▶ [Short problem]: Could you copy every line of the entries below word for word, from first to last?
=-=-=-=-=
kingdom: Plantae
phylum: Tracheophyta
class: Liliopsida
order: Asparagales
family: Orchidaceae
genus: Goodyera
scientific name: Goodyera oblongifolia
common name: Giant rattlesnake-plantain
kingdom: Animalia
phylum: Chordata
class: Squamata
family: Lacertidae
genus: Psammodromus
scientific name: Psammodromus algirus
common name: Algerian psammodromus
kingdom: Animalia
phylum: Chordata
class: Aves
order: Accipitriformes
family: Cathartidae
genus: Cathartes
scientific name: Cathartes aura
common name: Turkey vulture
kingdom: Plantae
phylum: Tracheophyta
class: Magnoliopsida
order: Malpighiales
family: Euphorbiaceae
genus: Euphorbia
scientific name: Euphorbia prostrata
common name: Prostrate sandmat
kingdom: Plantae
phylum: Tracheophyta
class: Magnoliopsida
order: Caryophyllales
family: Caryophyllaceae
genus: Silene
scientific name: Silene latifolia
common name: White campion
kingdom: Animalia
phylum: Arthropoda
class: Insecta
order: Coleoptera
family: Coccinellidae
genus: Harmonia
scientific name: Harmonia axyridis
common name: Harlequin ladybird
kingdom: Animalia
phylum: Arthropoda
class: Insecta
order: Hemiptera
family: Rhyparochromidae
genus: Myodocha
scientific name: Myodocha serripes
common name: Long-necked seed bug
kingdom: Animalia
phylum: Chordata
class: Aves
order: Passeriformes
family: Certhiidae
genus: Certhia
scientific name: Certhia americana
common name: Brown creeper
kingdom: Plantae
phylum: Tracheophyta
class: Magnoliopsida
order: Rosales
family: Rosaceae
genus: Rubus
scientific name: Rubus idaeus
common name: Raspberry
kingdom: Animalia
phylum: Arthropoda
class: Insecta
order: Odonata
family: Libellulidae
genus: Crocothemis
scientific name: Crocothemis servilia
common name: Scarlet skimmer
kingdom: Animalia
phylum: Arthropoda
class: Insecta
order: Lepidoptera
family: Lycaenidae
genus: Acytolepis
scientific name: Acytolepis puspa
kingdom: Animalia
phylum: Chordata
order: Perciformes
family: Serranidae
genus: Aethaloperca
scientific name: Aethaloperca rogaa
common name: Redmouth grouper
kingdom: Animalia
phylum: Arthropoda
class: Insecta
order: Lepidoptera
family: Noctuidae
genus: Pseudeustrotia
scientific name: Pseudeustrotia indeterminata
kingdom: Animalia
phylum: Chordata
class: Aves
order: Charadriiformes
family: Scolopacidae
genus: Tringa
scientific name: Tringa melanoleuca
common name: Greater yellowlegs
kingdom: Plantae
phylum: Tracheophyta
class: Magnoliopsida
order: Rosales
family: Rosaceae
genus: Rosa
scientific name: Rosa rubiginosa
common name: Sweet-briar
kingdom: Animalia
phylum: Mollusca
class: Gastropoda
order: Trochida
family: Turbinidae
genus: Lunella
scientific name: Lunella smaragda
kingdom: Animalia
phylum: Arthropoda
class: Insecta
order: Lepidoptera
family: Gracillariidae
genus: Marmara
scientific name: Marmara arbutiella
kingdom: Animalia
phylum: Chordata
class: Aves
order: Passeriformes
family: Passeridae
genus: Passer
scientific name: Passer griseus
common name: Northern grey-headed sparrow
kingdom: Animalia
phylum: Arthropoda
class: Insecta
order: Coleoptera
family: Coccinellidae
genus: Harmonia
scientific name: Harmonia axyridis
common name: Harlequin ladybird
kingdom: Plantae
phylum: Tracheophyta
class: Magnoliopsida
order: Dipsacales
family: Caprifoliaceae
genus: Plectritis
=-=-=-=-=
▶ [Written solution]:
kingdom: Plantae
phylum: Tracheophyta
class: Liliopsida
order: Asparagales
family: Orchidaceae
genus: Goodyera
scientific name: Goodyera oblongifolia
common name: Giant rattlesnake-plantain
kingdom: Animalia
phylum: Chordata
class: Squamata
family: Lacertidae
genus: Psammodromus
scientific name: Psammodromus algirus
common name: Algerian psammodromus
kingdom: Animalia
phylum: Chordata
class: Aves
order: Accipitriformes
family: Cathartidae
genus: Cathartes
scientific name: Cathartes aura
common name: Turkey vulture
kingdom: Plantae
phylum: Tracheophyta
class: Magnoliopsida
order: Malpighiales
family: Euphorbiaceae
genus: Euphorbia
scientific name: Euphorbia prostrata
common name: Prostrate sandmat
kingdom: Plantae
phylum: Tracheophyta
class: Magnoliopsida
order: Caryophyllales
family: Caryophyllaceae
genus: Silene
scientific name: Silene latifolia
common name: White campion
kingdom: Animalia
phylum: Arthropoda
class: Insecta
order: Coleoptera
family: Coccinellidae
genus: Harmonia
scientific name: Harmonia axyridis
common name: Harlequin ladybird
kingdom: Animalia
phylum: Arthropoda
class: Insecta
order: Hemiptera
family: Rhyparochromidae
genus: Myodocha
scientific name: Myodocha serripes
common name: Long-necked seed bug
kingdom: Animalia
phylum: Chordata
class: Aves
order: Passeriformes
family: Certhiidae
genus: Certhia
scientific name: Certhia americana
common name: Brown creeper
kingdom: Plantae
phylum: Tracheophyta
class: Magnoliopsida
order: Rosales
family: Rosaceae
genus: Rubus
scientific name: Rubus idaeus
common name: Raspberry
kingdom: Animalia
phylum: Arthropoda
class: Insecta
order: Odonata
family: Libellulidae
genus: Crocothemis
scientific name: Crocothemis servilia
common name: Scarlet skimmer
kingdom: Animalia
phylum: Arthropoda
class: Insecta
order: Lepidoptera
family: Lycaenidae
genus: Acytolepis
scientific name: Acytolepis puspa
kingdom: Animalia
phylum: Chordata
order: Perciformes
family: Serranidae
genus: Aethaloperca
scientific name: Aethaloperca rogaa
common name: Redmouth grouper
kingdom: Animalia
phylum: Arthropoda
class: Insecta
order: Lepidoptera
family: Noctuidae
genus: Pseudeustrotia
scientific name: Pseudeustrotia indeterminata
kingdom: Animalia
phylum: Chordata
class: Aves
order: Charadriiformes
family: Scolopacidae
genus: Tringa
scientific name: Tringa melanoleuca
common name: Greater yellowlegs
kingdom: Plantae
phylum: Tracheophyta
class: Magnoliopsida
order: Rosales
family: Rosaceae
genus: Rosa
scientific name: Rosa rubiginosa
common name: Sweet-briar
kingdom: Animalia
phylum: Mollusca
class: Gastropoda
order: Trochida
family: Turbinidae
genus: Lunella
scientific name: Lunella smaragda
kingdom: Animalia
phylum: Arthropoda
class: Insecta
order: Lepidoptera
family: Gracillariidae
genus: Marmara
scientific name: Marmara arbutiella
kingdom: Animalia
phylum: Chordata
class: Aves
order: Passeriformes
family: Passeridae
genus: Passer
scientific name: Passer griseus
common name: Northern grey-headed sparrow
kingdom: Animalia
phylum: Arthropoda
class: Insecta
order: Coleoptera
family: Coccinellidae
genus: Harmonia
scientific name: Harmonia axyridis
common name: Harlequin ladybird
kingdom: Plantae
phylum: Tracheophyta
class: Magnoliopsida
order: Dipsacales
family: Caprifoliaceae
genus: Plectritis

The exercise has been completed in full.